Estas estirpes libertam proteínas intracelulares em certas condições de stress, tornando assim possível a produção de extratos que contêm proteínas de levedura na forma mais nativa possível.

Durante a investigação foram selecionadas algumas estirpes que têm a maioria das proteínas com pesos superiores a 15 kDa, conforme as especificações do OIV. Os ensaios de clarificação realizados com os extratos proteicos mostraram o elevado potencial dos mesmos para a clarificação de vinhos tintos.

A turbidez dos vinhos diminuiu consideravelmente e, ao comparar com os produtos de clarificação clássicos, o impacto organoléptico foi muito positivo.

A Oenofrance começou a trabalhar com os derivados proteicos de levedura em 1986 em estreita colaboração com o professor Feuillat da Universidade de Dijon. Posteriormente continuou o trabalho com o Instituto de Microbiologia e Biotecnologia da Universidade de Hochschule Geisenheim para a obtenção de extrato proteico de estirpes de leveduras do género Saccharomyces, conseguindo obter o primeiro clarificante  de proteína nativa de origem não animal para a clarificação do vinho.

Trata-se de extratos proteicos que provêm do citoplasma da levedura Saccharomyces sp. e que são separados por métodos físicos após um processo de extração que limita a sua hidrólise.

Apresentam massas moleculares e cargas elétricas variáveis e são capazes de flocular nos mostos e nos vinhos, permitindo a clarificação e a estabilização coloidal.
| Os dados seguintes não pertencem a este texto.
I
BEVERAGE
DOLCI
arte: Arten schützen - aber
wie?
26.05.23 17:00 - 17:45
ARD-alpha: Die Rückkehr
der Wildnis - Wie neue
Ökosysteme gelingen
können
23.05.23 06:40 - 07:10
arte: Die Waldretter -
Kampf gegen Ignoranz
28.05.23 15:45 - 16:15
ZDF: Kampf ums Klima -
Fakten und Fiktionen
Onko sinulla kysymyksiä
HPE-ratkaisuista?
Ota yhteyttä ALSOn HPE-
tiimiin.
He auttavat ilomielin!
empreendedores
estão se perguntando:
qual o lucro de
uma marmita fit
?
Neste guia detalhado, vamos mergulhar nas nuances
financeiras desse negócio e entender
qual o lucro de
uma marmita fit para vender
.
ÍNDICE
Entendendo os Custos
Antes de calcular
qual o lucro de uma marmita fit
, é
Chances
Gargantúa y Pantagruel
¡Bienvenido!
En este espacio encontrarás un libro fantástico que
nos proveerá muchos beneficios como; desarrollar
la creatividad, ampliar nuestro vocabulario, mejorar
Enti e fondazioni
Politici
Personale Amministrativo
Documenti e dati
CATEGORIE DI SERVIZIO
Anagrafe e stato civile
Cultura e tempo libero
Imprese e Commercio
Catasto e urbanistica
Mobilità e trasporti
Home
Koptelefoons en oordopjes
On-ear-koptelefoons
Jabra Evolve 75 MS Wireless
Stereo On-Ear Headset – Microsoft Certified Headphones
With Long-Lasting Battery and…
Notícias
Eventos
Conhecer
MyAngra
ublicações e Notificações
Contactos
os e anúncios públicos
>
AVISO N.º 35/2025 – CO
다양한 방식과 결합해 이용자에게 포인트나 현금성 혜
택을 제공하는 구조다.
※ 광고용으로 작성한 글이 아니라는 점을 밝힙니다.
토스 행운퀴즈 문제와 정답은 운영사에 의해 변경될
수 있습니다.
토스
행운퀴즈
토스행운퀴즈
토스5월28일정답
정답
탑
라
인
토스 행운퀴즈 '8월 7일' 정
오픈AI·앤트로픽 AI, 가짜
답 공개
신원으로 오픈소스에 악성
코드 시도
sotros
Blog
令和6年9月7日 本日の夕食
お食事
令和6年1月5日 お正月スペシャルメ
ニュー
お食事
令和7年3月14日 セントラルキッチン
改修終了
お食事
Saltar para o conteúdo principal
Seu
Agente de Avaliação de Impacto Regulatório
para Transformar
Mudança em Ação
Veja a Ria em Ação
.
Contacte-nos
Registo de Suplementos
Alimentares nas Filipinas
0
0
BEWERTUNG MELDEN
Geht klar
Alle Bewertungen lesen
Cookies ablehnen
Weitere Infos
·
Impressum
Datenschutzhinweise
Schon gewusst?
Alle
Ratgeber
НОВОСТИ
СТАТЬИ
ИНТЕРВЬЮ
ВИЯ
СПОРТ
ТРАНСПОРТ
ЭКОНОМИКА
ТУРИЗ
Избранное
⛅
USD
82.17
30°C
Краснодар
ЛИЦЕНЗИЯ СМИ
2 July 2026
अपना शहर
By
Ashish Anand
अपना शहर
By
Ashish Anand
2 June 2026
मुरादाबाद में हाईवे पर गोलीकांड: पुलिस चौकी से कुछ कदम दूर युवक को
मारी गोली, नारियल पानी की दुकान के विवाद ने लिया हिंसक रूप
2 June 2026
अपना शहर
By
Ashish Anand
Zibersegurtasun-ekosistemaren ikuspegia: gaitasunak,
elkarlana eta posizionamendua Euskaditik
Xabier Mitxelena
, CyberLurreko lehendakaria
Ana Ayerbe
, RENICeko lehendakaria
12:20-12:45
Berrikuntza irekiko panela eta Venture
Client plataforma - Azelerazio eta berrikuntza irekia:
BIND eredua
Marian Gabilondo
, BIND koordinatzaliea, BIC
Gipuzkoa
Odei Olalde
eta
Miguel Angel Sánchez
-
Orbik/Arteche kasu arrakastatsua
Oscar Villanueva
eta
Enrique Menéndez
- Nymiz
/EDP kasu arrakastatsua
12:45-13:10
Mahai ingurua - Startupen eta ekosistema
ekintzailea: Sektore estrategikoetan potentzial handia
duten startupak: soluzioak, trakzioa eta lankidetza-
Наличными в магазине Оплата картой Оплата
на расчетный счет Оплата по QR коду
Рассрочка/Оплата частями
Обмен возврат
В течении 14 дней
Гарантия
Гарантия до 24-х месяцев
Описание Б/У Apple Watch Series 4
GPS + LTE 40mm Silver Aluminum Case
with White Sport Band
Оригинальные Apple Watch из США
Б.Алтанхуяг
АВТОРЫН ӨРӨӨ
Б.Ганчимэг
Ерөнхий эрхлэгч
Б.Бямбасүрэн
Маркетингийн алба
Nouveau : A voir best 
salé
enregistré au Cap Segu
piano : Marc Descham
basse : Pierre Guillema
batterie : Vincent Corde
Contribuem para a melhoria do perfil organoléptico do vinho e suavizam a adstringência e o carácter vegetal no final do estágio. Também atuam sobre as estruturas polifenólicas dos vinhos brancos e rosés, diminuindo o amargor em boca.

Após a recomendação da Organização Internacional da Vinha e do Vinho (OIV),  a União Europeia permitiu a clarificação de mostos e de vinhos com extratos proteicos de levedura seca (regulamento (UE) Nº 144/2013).

O que é interessante neste produto é que permite à Enologia moderna uma alternativa para a clarificação ao utilizar proteínas que existem naturalmente no vinho depois da fermentação e que não são alergénicas, respeitando simultaneamente as qualidades organolépticas do mesmo. Desta maneira, ajuda a elaborar vinhos aptos para todo o tipo de consumidores.